Task prompt> Only an exact retyping of all the entries counts as an answer.

Data to examine>

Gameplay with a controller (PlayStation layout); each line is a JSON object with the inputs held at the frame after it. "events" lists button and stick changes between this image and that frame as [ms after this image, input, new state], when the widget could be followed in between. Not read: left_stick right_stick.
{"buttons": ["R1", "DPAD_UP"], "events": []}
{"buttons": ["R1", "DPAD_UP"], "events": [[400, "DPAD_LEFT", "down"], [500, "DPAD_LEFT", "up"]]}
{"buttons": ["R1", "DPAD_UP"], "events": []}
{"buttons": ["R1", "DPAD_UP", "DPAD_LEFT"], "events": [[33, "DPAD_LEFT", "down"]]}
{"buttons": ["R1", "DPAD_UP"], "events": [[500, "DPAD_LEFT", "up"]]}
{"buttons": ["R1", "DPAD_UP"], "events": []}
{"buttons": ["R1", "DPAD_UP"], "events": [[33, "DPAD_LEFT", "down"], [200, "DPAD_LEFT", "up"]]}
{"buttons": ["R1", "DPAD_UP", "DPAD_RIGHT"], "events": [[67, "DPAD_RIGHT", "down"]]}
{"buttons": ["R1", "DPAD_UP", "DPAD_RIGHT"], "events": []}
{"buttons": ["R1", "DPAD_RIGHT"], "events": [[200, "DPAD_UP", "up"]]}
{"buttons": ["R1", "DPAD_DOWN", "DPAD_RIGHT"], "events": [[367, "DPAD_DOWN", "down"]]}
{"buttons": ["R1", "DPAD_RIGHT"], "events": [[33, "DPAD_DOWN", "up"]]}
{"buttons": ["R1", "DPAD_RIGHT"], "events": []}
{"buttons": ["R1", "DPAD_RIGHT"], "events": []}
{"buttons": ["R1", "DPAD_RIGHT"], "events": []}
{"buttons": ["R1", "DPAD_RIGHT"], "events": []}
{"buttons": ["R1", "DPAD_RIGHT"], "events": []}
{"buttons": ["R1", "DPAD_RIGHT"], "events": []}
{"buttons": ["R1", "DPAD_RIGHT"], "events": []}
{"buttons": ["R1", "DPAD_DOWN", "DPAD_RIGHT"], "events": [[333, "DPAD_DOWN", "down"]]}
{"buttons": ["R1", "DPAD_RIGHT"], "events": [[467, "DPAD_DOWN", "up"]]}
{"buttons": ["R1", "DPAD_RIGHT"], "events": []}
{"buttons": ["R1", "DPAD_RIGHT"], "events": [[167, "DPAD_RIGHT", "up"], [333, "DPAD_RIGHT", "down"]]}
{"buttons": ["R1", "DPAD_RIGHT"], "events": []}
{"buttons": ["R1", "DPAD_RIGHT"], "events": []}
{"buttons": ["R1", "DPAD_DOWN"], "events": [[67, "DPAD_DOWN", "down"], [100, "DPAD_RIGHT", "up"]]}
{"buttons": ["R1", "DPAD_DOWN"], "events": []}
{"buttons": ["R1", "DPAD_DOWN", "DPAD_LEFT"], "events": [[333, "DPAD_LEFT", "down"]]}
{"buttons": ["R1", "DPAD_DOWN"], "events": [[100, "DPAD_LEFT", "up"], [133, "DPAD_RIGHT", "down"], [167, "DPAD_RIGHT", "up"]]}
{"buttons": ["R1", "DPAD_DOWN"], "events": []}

Solution for this problem>
Gameplay with a controller (PlayStation layout); each line is a JSON object with the inputs held at the frame after it. "events" lists button and stick changes between this image and that frame as [ms after this image, input, new state], when the widget could be followed in between. Not read: left_stick right_stick.
{"buttons": ["R1", "DPAD_UP"], "events": []}
{"buttons": ["R1", "DPAD_UP"], "events": [[400, "DPAD_LEFT", "down"], [500, "DPAD_LEFT", "up"]]}
{"buttons": ["R1", "DPAD_UP"], "events": []}
{"buttons": ["R1", "DPAD_UP", "DPAD_LEFT"], "events": [[33, "DPAD_LEFT", "down"]]}
{"buttons": ["R1", "DPAD_UP"], "events": [[500, "DPAD_LEFT", "up"]]}
{"buttons": ["R1", "DPAD_UP"], "events": []}
{"buttons": ["R1", "DPAD_UP"], "events": [[33, "DPAD_LEFT", "down"], [200, "DPAD_LEFT", "up"]]}
{"buttons": ["R1", "DPAD_UP", "DPAD_RIGHT"], "events": [[67, "DPAD_RIGHT", "down"]]}
{"buttons": ["R1", "DPAD_UP", "DPAD_RIGHT"], "events": []}
{"buttons": ["R1", "DPAD_RIGHT"], "events": [[200, "DPAD_UP", "up"]]}
{"buttons": ["R1", "DPAD_DOWN", "DPAD_RIGHT"], "events": [[367, "DPAD_DOWN", "down"]]}
{"buttons": ["R1", "DPAD_RIGHT"], "events": [[33, "DPAD_DOWN", "up"]]}
{"buttons": ["R1", "DPAD_RIGHT"], "events": []}
{"buttons": ["R1", "DPAD_RIGHT"], "events": []}
{"buttons": ["R1", "DPAD_RIGHT"], "events": []}
{"buttons": ["R1", "DPAD_RIGHT"], "events": []}
{"buttons": ["R1", "DPAD_RIGHT"], "events": []}
{"buttons": ["R1", "DPAD_RIGHT"], "events": []}
{"buttons": ["R1", "DPAD_RIGHT"], "events": []}
{"buttons": ["R1", "DPAD_DOWN", "DPAD_RIGHT"], "events": [[333, "DPAD_DOWN", "down"]]}
{"buttons": ["R1", "DPAD_RIGHT"], "events": [[467, "DPAD_DOWN", "up"]]}
{"buttons": ["R1", "DPAD_RIGHT"], "events": []}
{"buttons": ["R1", "DPAD_RIGHT"], "events": [[167, "DPAD_RIGHT", "up"], [333, "DPAD_RIGHT", "down"]]}
{"buttons": ["R1", "DPAD_RIGHT"], "events": []}
{"buttons": ["R1", "DPAD_RIGHT"], "events": []}
{"buttons": ["R1", "DPAD_DOWN"], "events": [[67, "DPAD_DOWN", "down"], [100, "DPAD_RIGHT", "up"]]}
{"buttons": ["R1", "DPAD_DOWN"], "events": []}
{"buttons": ["R1", "DPAD_DOWN", "DPAD_LEFT"], "events": [[333, "DPAD_LEFT", "down"]]}
{"buttons": ["R1", "DPAD_DOWN"], "events": [[100, "DPAD_LEFT", "up"], [133, "DPAD_RIGHT", "down"], [167, "DPAD_RIGHT", "up"]]}
{"buttons": ["R1", "DPAD_DOWN"], "events": []}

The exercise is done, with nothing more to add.